There's a kind of pall over that town. I had met some people who were struggling to be merchants there, who have recently given up. They explained that the local business climate had improved enough after a long fallow period to tempt the local government to milk it, hard, for revenue. They were way ahead of themselves. There are a lot more empty storefronts now. And there were plenty of empty ones before.

It's interesting to walk through the ruins of previous civilizations. I wondered if that's what I was doing in Bristol, Rhode Island. July 4th is nothing. The parade is everything. But it's useful to remember that no-one went to the drive-in theater in the daytime. It's not the screen they came to see, but what was projected on it.

Me? It occurred to me that I'm looking at the blank, rusty screen among the weeds and the broken speaker poles now.

Sunday, July 01, 2007

Sales 101

Advertising has got to shift.

If you wish to advertise now, you have only one mission. People have got to want to look at the advertisement itself. Nothing else answers. Super Bowl ads are fantastically expensive not because so many people tune in, but because it's common that many, if not most of the audience, is going to watch the commercials for the entertainment value that's in them.

I don't have an opinion one way or another about Evian water. I rarely drink water out of a bottle. When I do, only its temperature and the shape of the spout would matter. There is no important difference from one bottled water to the next unless it is carbonated. Even then it's pretty much all the same.

All that being said, I can't imagine that Evian is produced by soulless rapacious oligarchs after watching the following. Even if management had nothing to do with the production of the commercial, if they were heartless people they would have watched the video as a pitch from the ad company and said: That's sappy. Can't we have Chuck Norris or Britney Spears or something?

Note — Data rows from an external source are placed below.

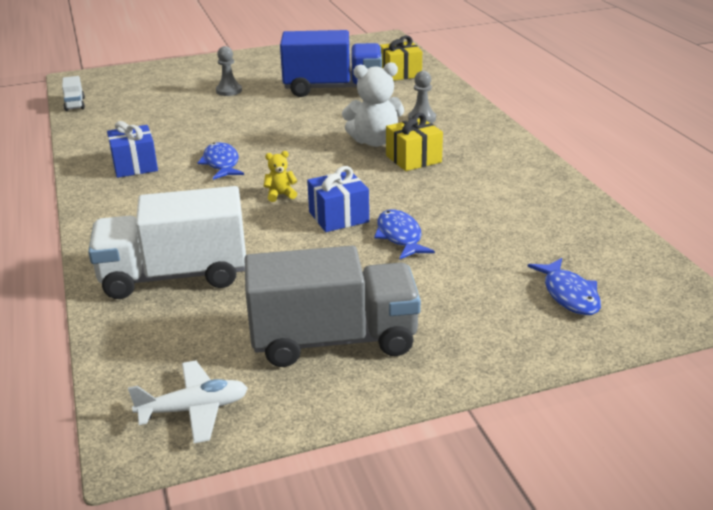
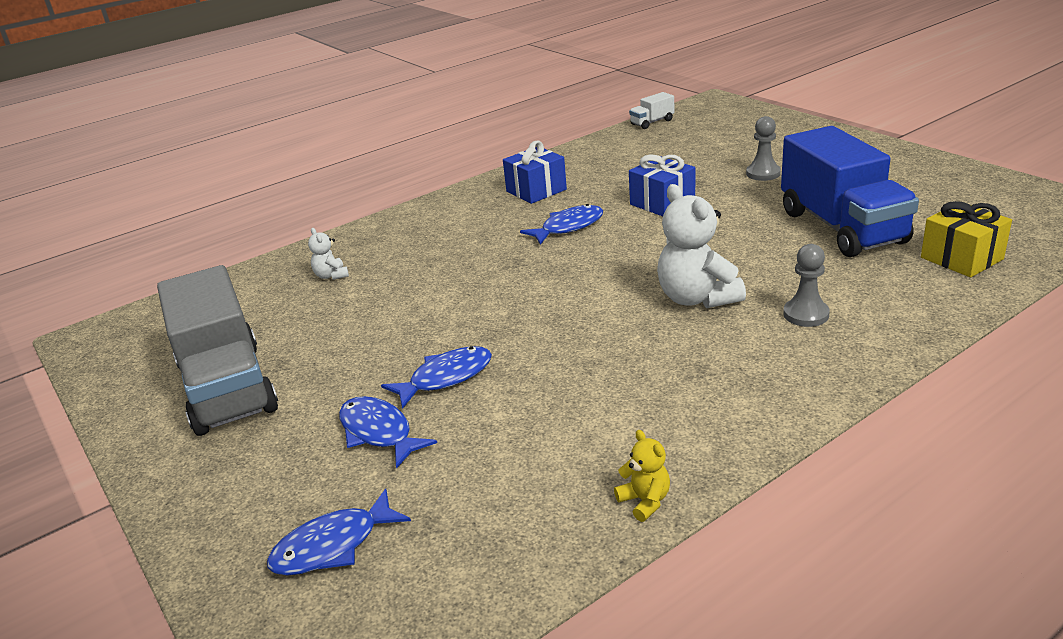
camera: 75 degrees right, 0 degrees up
white truck [88,186,246,299] -> white teddy bear [308,228,349,280]
white plane [128,360,248,443] -> none
yellow teddy bear [264,151,297,202] -> yellow teddy bear moved to [614,430,670,522]
blue gift [307,166,369,232] -> blue gift moved to [629,155,695,216]
yellow gift [386,113,443,171] -> none
none -> blue fish [339,396,437,469]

The most creative people in the world work in advertising. Always have. After all, Michelangelo Simoni Buonarroti's statue of Moses is just an advertisement for the dead Pope Julius, isn't it?

I imagine the reason why all the greatest visual work you're ever going to see is advertising of one sort or another is because a person that wants many others to like them or be interested in them hires the most talented persons in the visual and audio arts to make sure it happens. And artists go there to yoke their horses to a cart that's going somewhere, and has hay for the horse, too. All the frauds are in the art gallery.

I'm pretty sure it happens about the opposite of the common image of advertising for the most part. It's not the callow businessman ordering the nice artist to fool the public with pleasantries. Really callow businessmen always appear in their own ads and bark at you to come on down. No, I imagine that the immensely talented artist that wishes he was doing something else sorta edgy brings the businessman his idea for the campaign: "How about a dystopian future, where global warming has desertified the planet and a few tribes of Neo-cavemen battle it out with cudgels in a bone-strewn desert trying to kill one another for the last bottle of Evian?"

There is a short silence and some polite eye-rolling.

"I don't know..." says the executive. "How about some nice babies?"